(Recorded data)
-*-*-

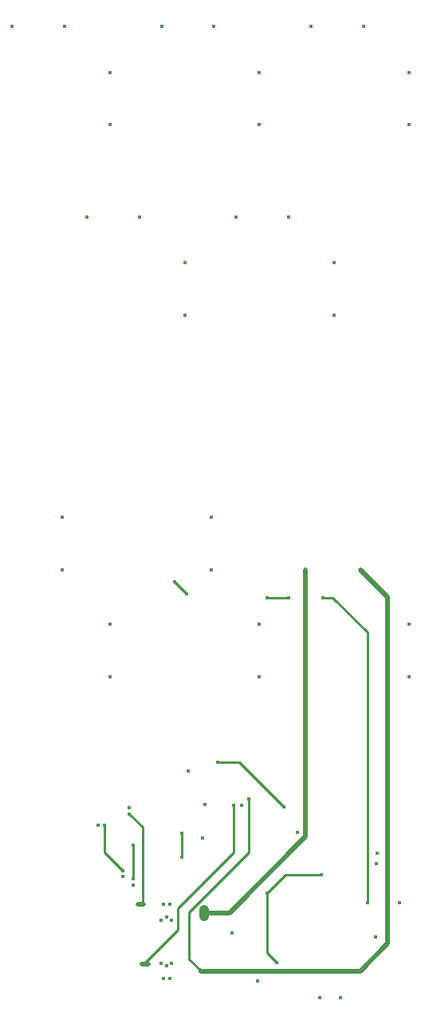
<source format=gbr>
%TF.GenerationSoftware,KiCad,Pcbnew,7.0.6*%
%TF.CreationDate,2023-07-23T13:51:40-05:00*%
%TF.ProjectId,ssi2131_ref,73736932-3133-4315-9f72-65662e6b6963,rev?*%
%TF.SameCoordinates,Original*%
%TF.FileFunction,Copper,L4,Bot*%
%TF.FilePolarity,Positive*%
%FSLAX46Y46*%
G04 Gerber Fmt 4.6, Leading zero omitted, Abs format (unit mm)*
G04 Created by KiCad (PCBNEW 7.0.6) date 2023-07-23 13:51:40*
%MOMM*%
%LPD*%
G01*
G04 APERTURE LIST*
%TA.AperFunction,ViaPad*%
%ADD10C,0.450000*%
%TD*%
%TA.AperFunction,Conductor*%
%ADD11C,0.250000*%
%TD*%
%TA.AperFunction,Conductor*%
%ADD12C,0.254000*%
%TD*%
%TA.AperFunction,Conductor*%
%ADD13C,0.508000*%
%TD*%
%TA.AperFunction,Conductor*%
%ADD14C,1.016000*%
%TD*%
G04 APERTURE END LIST*
D10*
%TO.N,+12V*%
X141097000Y-121350303D03*
X141960600Y-130937000D03*
X142585103Y-130937000D03*
%TO.N,GND*%
X154900000Y-106789250D03*
X144490697Y-137185400D03*
X144689750Y-138861800D03*
X157991500Y-58032000D03*
X145585051Y-132613400D03*
X170756500Y-48260000D03*
X128640250Y-37839000D03*
X144687498Y-130937000D03*
X149780000Y-95493250D03*
X154900000Y-48260000D03*
X133923500Y-89926750D03*
X162828250Y-62868750D03*
X145388250Y-138861800D03*
X145034000Y-132334000D03*
X169740500Y-130817700D03*
X134206750Y-37839000D03*
X139043500Y-48260000D03*
X149072600Y-120370600D03*
X167259000Y-134416800D03*
X140358104Y-128030294D03*
X139043500Y-42693500D03*
X145592800Y-137185400D03*
X148844000Y-123952000D03*
X162828250Y-68435250D03*
X145385998Y-130937000D03*
X144496750Y-37839000D03*
X170756500Y-106789250D03*
X158945500Y-123375500D03*
X142135000Y-58032000D03*
X141478000Y-128930400D03*
X152019000Y-134012000D03*
X144482948Y-132613400D03*
X146971750Y-62868750D03*
X133923500Y-95493250D03*
X147320000Y-116840000D03*
X165919750Y-37839000D03*
X161316000Y-140843000D03*
X136568500Y-58032000D03*
X167386000Y-125526800D03*
X145041748Y-137464800D03*
X137780497Y-122555000D03*
X152425000Y-58032000D03*
X139043500Y-101222750D03*
X154900000Y-101222750D03*
X146971750Y-68435250D03*
X167290000Y-126664000D03*
X154900000Y-42693500D03*
X141097000Y-120700800D03*
X152991894Y-120492475D03*
X163475000Y-140823000D03*
X170756500Y-42693500D03*
X150063250Y-37839000D03*
X139043500Y-106789250D03*
X149780000Y-89926750D03*
X160353250Y-37839000D03*
X170756500Y-101222750D03*
X154686000Y-139060000D03*
%TO.N,+5V*%
X158292800Y-125298200D03*
X159803500Y-95504000D03*
X148996400Y-131572000D03*
X148996400Y-132196503D03*
%TO.N,-5V*%
X153797000Y-119754000D03*
X148590000Y-138049000D03*
X165636500Y-95504000D03*
X149199600Y-138049000D03*
X167386000Y-136271000D03*
%TO.N,-12V*%
X143076200Y-137278503D03*
X142451697Y-137278503D03*
X152146000Y-120492475D03*
%TO.N,VREF*%
X155690532Y-129794000D03*
X145923000Y-96774000D03*
X156718000Y-137160000D03*
X161485500Y-127825500D03*
X146685000Y-125984000D03*
X147193000Y-98044000D03*
X146685000Y-123444000D03*
%TO.N,PWM_CTRL*%
X150458650Y-115911150D03*
X157480000Y-120650000D03*
%TO.N,EXPO FREQ POT*%
X166370000Y-130810000D03*
X157988000Y-98425000D03*
X161624192Y-98425000D03*
X155702000Y-98425000D03*
%TO.N,SAW OUT*%
X138430000Y-122555000D03*
X140374580Y-127381000D03*
%TO.N,TRI OUT*%
X141478000Y-128270000D03*
X141478000Y-124714000D03*
%TD*%
D11*
%TO.N,VREF*%
X155690532Y-136132532D02*
X155690532Y-129794000D01*
X156718000Y-137160000D02*
X155690532Y-136132532D01*
D12*
%TO.N,+12V*%
X141097000Y-121350303D02*
X142519400Y-122772703D01*
D13*
X142585103Y-130937000D02*
X141960600Y-130937000D01*
D12*
X142519400Y-130871297D02*
X142585103Y-130937000D01*
X142519400Y-122772703D02*
X142519400Y-130871297D01*
D13*
%TO.N,+5V*%
X159803500Y-95504000D02*
X159803500Y-123787500D01*
X159803500Y-123787500D02*
X151714200Y-131876800D01*
X151714200Y-131876800D02*
X149301200Y-131876800D01*
D14*
X148996400Y-131572000D02*
X148996400Y-132196503D01*
D12*
%TO.N,-5V*%
X147447000Y-131826000D02*
X147447000Y-136779000D01*
D13*
X168529000Y-135128000D02*
X168529000Y-98396500D01*
D12*
X153797000Y-125476000D02*
X147447000Y-131826000D01*
D13*
X149199600Y-138049000D02*
X165608000Y-138049000D01*
D12*
X148717000Y-138049000D02*
X148590000Y-138049000D01*
D13*
X165608000Y-138049000D02*
X168529000Y-135128000D01*
D12*
X153797000Y-119888000D02*
X153797000Y-125476000D01*
X147447000Y-136779000D02*
X148590000Y-137922000D01*
D13*
X148717000Y-138049000D02*
X149199600Y-138049000D01*
X168529000Y-98396500D02*
X165636500Y-95504000D01*
%TO.N,-12V*%
X142959697Y-137278503D02*
X143076200Y-137278503D01*
D12*
X146214500Y-133693500D02*
X142629497Y-137278503D01*
X146214500Y-131407500D02*
X146214500Y-133693500D01*
D13*
X143076200Y-137278503D02*
X142451697Y-137278503D01*
D12*
X152146000Y-120446800D02*
X152146000Y-125476000D01*
X152146000Y-125476000D02*
X146214500Y-131407500D01*
D11*
%TO.N,VREF*%
X157659032Y-127825500D02*
X161485500Y-127825500D01*
D12*
X147193000Y-98044000D02*
X145923000Y-96774000D01*
D11*
X155690532Y-129794000D02*
X157659032Y-127825500D01*
D12*
X146685000Y-125984000D02*
X146685000Y-123444000D01*
%TO.N,PWM_CTRL*%
X152741150Y-115911150D02*
X157480000Y-120650000D01*
X150458650Y-115911150D02*
X152741150Y-115911150D01*
%TO.N,EXPO FREQ POT*%
X166370000Y-130810000D02*
X166370000Y-102108000D01*
X166370000Y-102108000D02*
X162687000Y-98425000D01*
X157988000Y-98425000D02*
X155702000Y-98425000D01*
X162687000Y-98425000D02*
X161624192Y-98425000D01*
%TO.N,SAW OUT*%
X140374580Y-127381000D02*
X138430000Y-125436420D01*
X138430000Y-125436420D02*
X138430000Y-122555000D01*
%TO.N,TRI OUT*%
X141478000Y-124714000D02*
X141478000Y-128270000D01*
%TD*%
M02*

</source>
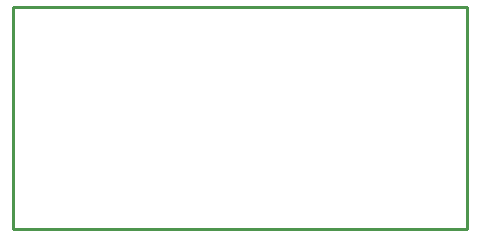
<source format=gko>
G04 Layer: BoardOutline*
G04 EasyEDA v6.4.5, 2020-09-10T16:32:17+00:00*
G04 8311660e1345463fb4ee0ea210310b8d,b97ca10cbf7f413284ca0e80e24dcd20,10*
G04 Gerber Generator version 0.2*
G04 Scale: 100 percent, Rotated: No, Reflected: No *
G04 Dimensions in inches *
G04 leading zeros omitted , absolute positions ,2 integer and 4 decimal *
%FSLAX24Y24*%
%MOIN*%
G90*
G70D02*

%ADD10C,0.010000*%
G54D10*
G01X0Y7400D02*
G01X15150Y7400D01*
G01X15150Y0D01*
G01X0Y0D01*
G01X0Y7400D01*

%LPD*%
M00*
M02*

</source>
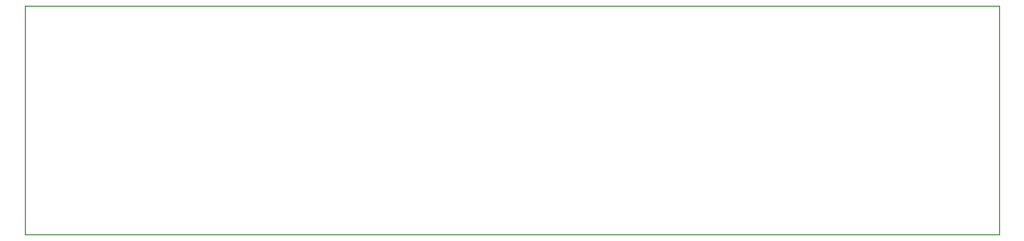
<source format=gbr>
%TF.GenerationSoftware,KiCad,Pcbnew,7.0.6*%
%TF.CreationDate,2023-11-23T12:57:34+01:00*%
%TF.ProjectId,ledpanel,6c656470-616e-4656-9c2e-6b696361645f,1*%
%TF.SameCoordinates,Original*%
%TF.FileFunction,Profile,NP*%
%FSLAX46Y46*%
G04 Gerber Fmt 4.6, Leading zero omitted, Abs format (unit mm)*
G04 Created by KiCad (PCBNEW 7.0.6) date 2023-11-23 12:57:34*
%MOMM*%
%LPD*%
G01*
G04 APERTURE LIST*
%TA.AperFunction,Profile*%
%ADD10C,0.100000*%
%TD*%
G04 APERTURE END LIST*
D10*
X101600000Y-93980000D02*
X187960000Y-93980000D01*
X187960000Y-114300000D01*
X101600000Y-114300000D01*
X101600000Y-93980000D01*
M02*

</source>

-*-*-

• _What you will do_
Taking the line with "X142451697Y-137278503D03*" as the first and the line with "X155690532Y-136132532D02*" as the last, retype that stretch of the data above exactly, with no other lines.

• _Problem solution_
X142451697Y-137278503D03*
X152146000Y-120492475D03*
%TO.N,VREF*%
X155690532Y-129794000D03*
X145923000Y-96774000D03*
X156718000Y-137160000D03*
X161485500Y-127825500D03*
X146685000Y-125984000D03*
X147193000Y-98044000D03*
X146685000Y-123444000D03*
%TO.N,PWM_CTRL*%
X150458650Y-115911150D03*
X157480000Y-120650000D03*
%TO.N,EXPO FREQ POT*%
X166370000Y-130810000D03*
X157988000Y-98425000D03*
X161624192Y-98425000D03*
X155702000Y-98425000D03*
%TO.N,SAW OUT*%
X138430000Y-122555000D03*
X140374580Y-127381000D03*
%TO.N,TRI OUT*%
X141478000Y-128270000D03*
X141478000Y-124714000D03*
%TD*%
D11*
%TO.N,VREF*%
X155690532Y-136132532D02*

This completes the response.